This blog post represents two first for me: 1) it is my first blog post ever on the internet! 2) it is my first assignment for my Digital Humanities graduate class at Loyola Chicago. This class is taught by Dr. Christopher Cantwell. The main purpose of this post is to do a profile on a digital historian. This includes two different tasks. First, I need to review who they are and what their digital footprint looks like. Second, I need to comment on how they use different digital platforms.
The person that I selected is Liz Covart. She seeks to help ease the present-day polarized America by providing a common history of the United States. Because of this, her focus is on early American history. Her CV reflects this focus; she has previously been a Seasonal Ranger at Boston National Historic Park and is the Founder of a podcast entitled Ben Franklin’s World. Currently, she is the Founding Director of the Colonial Williamsburg Innovation Studios. In this role, Covart uses her prolific knowledge of the digital humanities to expand Colonial Williamsburg’s reach to a new audience. For example, their active YouTube channel has almost 20K subscribers and presents topics such as Historic Trades or Nation Builders.
Covart’s digital footprint is impressive. She started a podcast in 2013 and produced it for a few years. This podcast, Ben Franklin’s World, has been ongoing for over a decade and just published its 366th episode. Additionally, she is the founding director of Colonial Williamsburg’s digital push. The fact that she was chosen for such a high-profile position speaks volumes about her ability in the digital realm.

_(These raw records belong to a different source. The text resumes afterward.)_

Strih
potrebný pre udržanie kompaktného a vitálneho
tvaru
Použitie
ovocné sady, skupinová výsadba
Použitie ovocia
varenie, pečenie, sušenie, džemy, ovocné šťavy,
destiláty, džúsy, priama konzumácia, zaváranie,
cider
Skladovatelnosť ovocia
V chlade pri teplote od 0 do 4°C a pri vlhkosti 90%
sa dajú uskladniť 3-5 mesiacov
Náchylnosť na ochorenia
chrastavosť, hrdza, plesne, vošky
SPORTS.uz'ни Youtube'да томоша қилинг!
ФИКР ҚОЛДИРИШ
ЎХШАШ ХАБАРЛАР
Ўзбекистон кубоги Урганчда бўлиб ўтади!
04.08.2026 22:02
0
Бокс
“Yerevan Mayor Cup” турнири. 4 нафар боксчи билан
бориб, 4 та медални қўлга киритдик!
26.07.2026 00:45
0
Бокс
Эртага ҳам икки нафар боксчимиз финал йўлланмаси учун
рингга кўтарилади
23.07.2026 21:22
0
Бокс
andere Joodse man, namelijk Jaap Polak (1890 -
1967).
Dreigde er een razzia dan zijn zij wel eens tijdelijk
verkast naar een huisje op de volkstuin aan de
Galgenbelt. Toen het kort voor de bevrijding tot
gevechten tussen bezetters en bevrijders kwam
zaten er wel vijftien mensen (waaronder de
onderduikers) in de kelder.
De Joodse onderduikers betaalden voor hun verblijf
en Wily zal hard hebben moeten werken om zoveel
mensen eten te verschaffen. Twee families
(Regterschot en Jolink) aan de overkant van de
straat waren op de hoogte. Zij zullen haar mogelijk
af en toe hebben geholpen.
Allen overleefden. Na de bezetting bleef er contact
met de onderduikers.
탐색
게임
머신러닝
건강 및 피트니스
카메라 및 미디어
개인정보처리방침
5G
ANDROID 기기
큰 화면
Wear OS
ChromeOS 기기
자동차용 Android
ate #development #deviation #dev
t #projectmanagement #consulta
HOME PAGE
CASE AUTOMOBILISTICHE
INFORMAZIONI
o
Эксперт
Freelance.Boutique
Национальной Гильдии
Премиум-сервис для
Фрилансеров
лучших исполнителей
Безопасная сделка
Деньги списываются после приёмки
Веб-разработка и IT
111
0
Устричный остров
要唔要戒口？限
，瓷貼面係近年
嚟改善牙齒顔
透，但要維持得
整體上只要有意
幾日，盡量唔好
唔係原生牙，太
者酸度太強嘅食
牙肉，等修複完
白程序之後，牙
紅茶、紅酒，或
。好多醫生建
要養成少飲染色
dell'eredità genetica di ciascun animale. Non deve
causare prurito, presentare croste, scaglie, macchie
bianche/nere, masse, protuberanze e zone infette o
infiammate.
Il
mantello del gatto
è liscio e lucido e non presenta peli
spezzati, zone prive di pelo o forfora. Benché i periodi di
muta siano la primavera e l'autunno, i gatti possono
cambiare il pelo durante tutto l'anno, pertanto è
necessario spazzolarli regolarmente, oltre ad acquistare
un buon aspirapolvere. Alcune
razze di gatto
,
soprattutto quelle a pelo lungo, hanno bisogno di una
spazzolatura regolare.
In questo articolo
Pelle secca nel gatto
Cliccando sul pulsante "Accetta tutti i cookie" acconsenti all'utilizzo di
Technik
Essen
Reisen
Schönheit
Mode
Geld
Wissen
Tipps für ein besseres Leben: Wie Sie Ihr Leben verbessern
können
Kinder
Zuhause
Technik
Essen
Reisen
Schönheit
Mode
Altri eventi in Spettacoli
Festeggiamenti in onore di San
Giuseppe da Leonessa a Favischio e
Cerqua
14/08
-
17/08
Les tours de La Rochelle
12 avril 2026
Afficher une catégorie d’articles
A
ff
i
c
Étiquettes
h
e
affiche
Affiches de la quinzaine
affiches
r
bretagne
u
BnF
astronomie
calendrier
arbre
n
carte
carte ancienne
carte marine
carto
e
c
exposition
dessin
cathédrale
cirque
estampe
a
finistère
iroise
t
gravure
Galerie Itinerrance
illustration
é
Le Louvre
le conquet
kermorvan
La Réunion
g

The best part of Covart’s digital profile and projects is that they are accessible. Her professional website is easy to navigate. It was very easy to find her CV and resume, as well as links to her projects. One of biggest projects that she was involved in was her podcast, Ben Franklin’s World. The main goal of the podcast is to talk about the colonial world that Ben Franklin would have lived in. This brings historical topics to the public in a digestible manner. The title is genius because many people adore Ben Franklin. This will attract them to the podcast. This is especially true along the east coast where colonial history and tradition is strong. As a fellow and aspiring public historian, I find this project to be inspiring. I hope that I can start and run a project that is prolific as this one.